Fork me on GitHub
#core-async
<
2017-02-16
>
mss15:02:35

hey all, how should I think about the size of my buffers? should it be close to number of processors? count of the total items to be put onto the chan? something else I’m not thinking of?

mccraigmccraig15:02:58

we're currently using buffers in two ways - to match the page-size of queries to a database and to limit concurrency in stream-processing - each of those has different sizing requirements

joshjones15:02:53

One mechanism a buffer provides is to slow down a producer who’s putting data onto the queue (channel). It’s a way for the consumer to say “hold on, I can’t handle any more work right now” — if a buffer is too large, the consumer will effectively say “keep it coming” even though it can’t do more work, and the producers will happily overload the consumer. However, if the buffer is too small, the producers will be blocked from putting data on the channel unnecessarily, even though the consumer can handle more work. You have to consider the type of work being done — a buffer also provides for brief irregularities in the data flow, without blocking a producer. For example, a short burst of data that a consumer can’t handle immediately is buffered, and as the consumer takes data off the queue, the queue empties. You would not want to set the buffer too small in this case, as it would turn away work that can be done, but that is not coming in at a constant rate.

joshjones15:02:55

So, that’s a very general answer to your very general question — the answer is, it depends on the type of work, the rate of flow of the data into and out of the channel, and so on

tbaldridge15:02:43

Also, you want the buffers large enough that you can hide some of the overhead of handing the message from one channel to the other.

tbaldridge15:02:08

For example, in some tests I've performed, systems using (chan 1) ran about 2x slower than (chan 4).

tbaldridge15:02:21

and just try to avoid (chan) at all costs, that one is super slow.

mss15:02:49

interesting. so number of processors would be a not great choice, but something correlated to the size of the data in a way that the consumers can keep up is the ideal

tbaldridge15:02:52

well maybe not at all costs, just try not to use it.

tbaldridge15:02:55

My rule of thumb is 100 or 1000 items if the items are "a hashmap with a few items". I think harder about buffersizes if my items are 1MB images.

mss15:02:56

that makes sense, very easy rule of thumb

mss15:02:09

obv just need to do some benchmarking 😜

mss15:02:13

thanks for the feedback all

EXERCISE TASK 1:
In the buffer-sizing thread, how much slower did systems using (chan 1) run than systems using (chan 4) in tbaldridge's tests?
EXERCISE TASK 2:
Repeat the buffer-sizing thread word for word from "tbaldridge15:02:43" to "to the other.".

Data excerpts:

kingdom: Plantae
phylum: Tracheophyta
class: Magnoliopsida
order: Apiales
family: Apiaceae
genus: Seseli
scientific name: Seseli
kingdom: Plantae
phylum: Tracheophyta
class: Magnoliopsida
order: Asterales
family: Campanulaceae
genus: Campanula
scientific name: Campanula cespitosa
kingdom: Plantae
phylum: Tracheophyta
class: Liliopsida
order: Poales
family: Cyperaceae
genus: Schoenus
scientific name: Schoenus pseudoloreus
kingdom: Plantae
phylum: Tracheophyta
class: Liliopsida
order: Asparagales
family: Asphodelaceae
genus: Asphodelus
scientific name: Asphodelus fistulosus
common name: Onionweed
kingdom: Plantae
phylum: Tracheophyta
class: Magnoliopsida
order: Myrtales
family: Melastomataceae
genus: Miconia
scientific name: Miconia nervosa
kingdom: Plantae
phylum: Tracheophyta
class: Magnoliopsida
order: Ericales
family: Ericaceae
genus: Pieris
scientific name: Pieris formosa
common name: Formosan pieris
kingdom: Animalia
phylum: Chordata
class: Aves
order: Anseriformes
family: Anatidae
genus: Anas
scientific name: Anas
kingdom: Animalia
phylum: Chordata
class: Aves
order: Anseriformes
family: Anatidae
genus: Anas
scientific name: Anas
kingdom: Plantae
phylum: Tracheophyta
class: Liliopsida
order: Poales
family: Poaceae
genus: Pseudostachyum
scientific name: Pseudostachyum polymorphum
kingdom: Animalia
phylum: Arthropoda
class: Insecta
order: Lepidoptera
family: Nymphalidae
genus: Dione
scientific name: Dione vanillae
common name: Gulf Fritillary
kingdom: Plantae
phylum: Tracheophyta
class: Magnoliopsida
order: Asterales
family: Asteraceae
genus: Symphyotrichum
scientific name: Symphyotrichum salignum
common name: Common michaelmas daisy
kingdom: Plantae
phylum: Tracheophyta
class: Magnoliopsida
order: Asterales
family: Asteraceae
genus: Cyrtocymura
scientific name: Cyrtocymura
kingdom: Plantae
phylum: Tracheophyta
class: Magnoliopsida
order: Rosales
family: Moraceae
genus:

COMPLETE ANSWER 1:
About 2x slower.

COMPLETE ANSWER 2:
tbaldridge15:02:43

Also, you want the buffers large enough that you can hide some of the overhead of handing the message from one channel to the other.